Linux never returned any information about the status of the other side of the pipe via the readable information, because readable was always returned true, since POLLIN was set unconditionally by the pipe_poll code. So we're not going to break anything in that sense, it was already broken and infact we're fixing it right now ;). POLLIN was providing absolutely zero information because it was always set unconditionally for both readers and writers. That was wrong and that's why I changed it and this seem to make the doRead code valid for the first time in linux.
Of course, if it were that simple, doRead would just be implemented as "return CONNECTION_LOST". From my testing, that'd even work on BSDs. However, linux adds its own little wrinkle to the problem. On linux, the observed behavior seems to be that only one write can be outstanding at a time -- if there is data in the buffer, writable will be false and readable will be true. Otherwise, the inverse. This is
It's never the inverse since pollin was always forced to be set, both for readers and writers, so a write fd was always returned as readable unconditionally. But you're perfectly right that if there is data in the buffer writeable was false and readable was true. (readable provides no info in linux)
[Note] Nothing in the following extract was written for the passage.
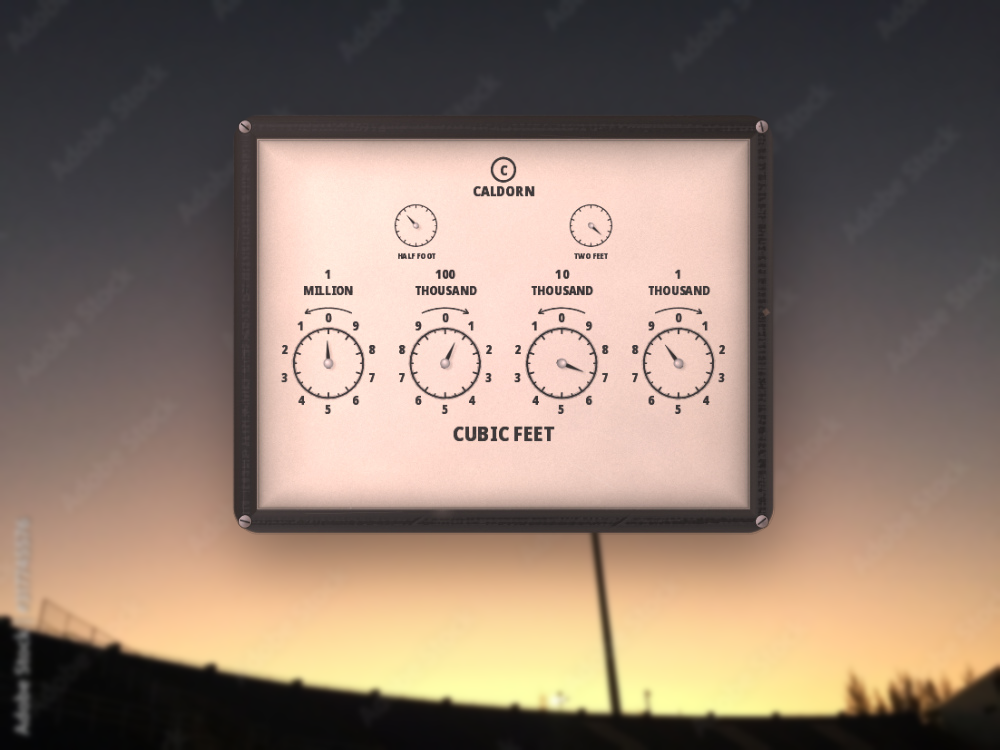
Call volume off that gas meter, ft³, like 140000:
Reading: 6900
quite silly...but it's what happens. As far as I can tell, at no time are both true, except when the pipe is disconnected. On BSD, a write pipe is simply never readable until the reader is closed, which is a lot more sensible. Also note, that bit of code is unnecessary if you're using pollreactor rather than selectreactor. That is, I think it should be fine with
This is great news. However note that the 2.6.11-rc5 official kernel broke my app with the pollreactor too. So something else must have been broken for the pollreactor too making the same assumption that doRead did, and it's working fine again with my pipe patch infact.
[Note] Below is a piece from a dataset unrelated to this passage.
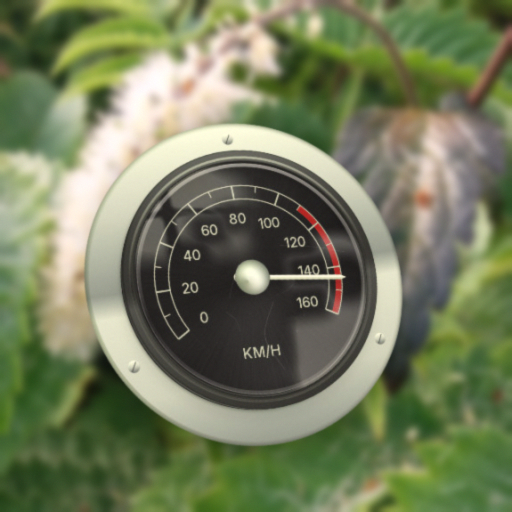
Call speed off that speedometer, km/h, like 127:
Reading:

twisted if the pipe is just POLLHUP when it is disconnected rather than POLLHUP|POLLIN|POLLOUT.
It's POLLERR not POLLHUP. POLLHUP is set only when the "writer" side disconnected and you're listening to a reader fd. POLLERR is instead returned when the "reader" disconnected and you're listening to a writer fd. In select terms it means when the reader disconnects the fd will be both readable and writeable. And when the writer disconnects the fd will be reported only as readable. In poll terms it means with linux _only_ POLLERR will be set when the read disconnects, and POLLIN will never ever be set on a WRONLY pipe. So with the new fixes it seems linux does the right thing, and we at leats mimic the select behaviour that twisted expects, I hope we mimic the poll behaviour that twisted expects too. I found the openbsd implementation of pipe_poll here: http://fxr.watson.org/fxr/source/kern/sys_pipe.c?v=OPENBSD#L661 671 if (events & (POLLIN | POLLRDNORM)) { 672 if ((rpipe->pipe_buffer.cnt > 0) || 673 (rpipe->pipe_state & PIPE_EOF)) 674 revents |= events & (POLLIN | POLLRDNORM); 675 } The way I read it, even openbsd will report the fd as readable regardless if the channel is disconnected, if the buffer has something into it. Anyway linux won't do that anymore, a write fd will be now reported as readable only if the reader has disconnected, and so you're safe to assume the reader disconnected if selects returns readable && writeable. So I think we should be fine now and no changes are required in twisted at least for the select reactor side. Please double check the pollreactor side too, we'll never return POLLIN anymore for a WRONLY pipe fd. I'm going to update a semi-productive system running twisted servers using processes too, with the new pipe_poll code too to see what happens (that's the good thing of not being fully productive yet, so I can experiment a bit more ;).